Y si hay algún nuevo, algún visitante aquí, o algún hermano desprevenido que está pensando: «Bueno, pero ¿qué es la circuncisión? ¿De qué trata eso?» Yo me voy a tomar unos minutos en primer lugar para responder eso porque es fundamental. La circuncisión, amigos y hermanos, trata de una intervención quirúrgica donde se extirpa el prepucio del miembro genital masculino. Es una intervención quirúrgica en el miembro genital masculino. Esto que se hacía físicamente fue dado como parte de un pacto. Este rito religioso fue dado como una señal de un pacto que hizo Dios con Abraham, en el cual Dios le dijo a Abraham que Él le daría una descendencia que sería bendita y por medio de esa descendencia bendita, Él bendeciría a todas las naciones. Todos aquellos, entonces, que se circuncidaban, que se marcaban la piel de esa manera, que retiraban eso de su cuerpo, se identificaban con ese pacto que Dios había hecho con Abraham. Ahora, ellos que se marcaban serían parte de ese pueblo, y por lo tanto, al identificarse con esa marca, con ese pacto, ellos pasaban a someterse a las ordenanzas de ese pacto, a vivir bajo todas las leyes que Dios dio en ese pacto en Génesis 17.

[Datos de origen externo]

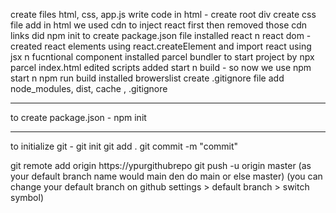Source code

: create files html, css, app.js
write code in html - create root div 
create css file add in html
we used cdn to inject react first then removed those cdn links
did npm init to create package.json file
installed react n react dom - created react elements using react.createElement and import react using jsx n fucntional component
installed parcel bundler to start project by npx parcel index.html
edited scripts added start n build - so now we use npm start n npm run build 
installed browerslist
create .gitignore file add node_modules, dist, cache , .gitignore

-----------------------------
to create package.json - npm init 


--------------------------------
to initialize git - git init
git add .
git commit -m "commit"

git remote add origin https://ypurgithubrepo
git push -u origin master (as your default branch name would main den do main or else master)
    (you can change your default branch on github settings > default branch > switch symbol)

Y quiero que me acompañen porque quiero que lo leamos para que ustedes vean que no lo intenté esto antes de venir. Génesis 17:9-14 dice la palabra del Señor:

«Dijo de nuevo Dios a Abraham: En cuanto a ti, guardarás mi pacto tú y tu descendencia después de ti por generaciones. Este es mi pacto que guardaréis entre mí y vosotros y tu descendencia después de ti: será circuncidado todo varón entre vosotros. Circuncidaréis, pues, la carne de vuestro prepucio, y será por señal del pacto entre mí y vosotros. De ocho días será circuncidado todo varón entre vosotros por vuestras generaciones: el nacido en casa y el comprado por dinero a cualquier extranjero que no fuere de tu linaje. Debe ser circuncidado el nacido en tu casa y el comprado por dinero, y estará mi pacto en vuestra carne por pacto perpetuo. Y el varón incircunciso, el que no hubiere circuncidado la carne de su prepucio, aquella persona será cortada de su pueblo; ha violado mi pacto.»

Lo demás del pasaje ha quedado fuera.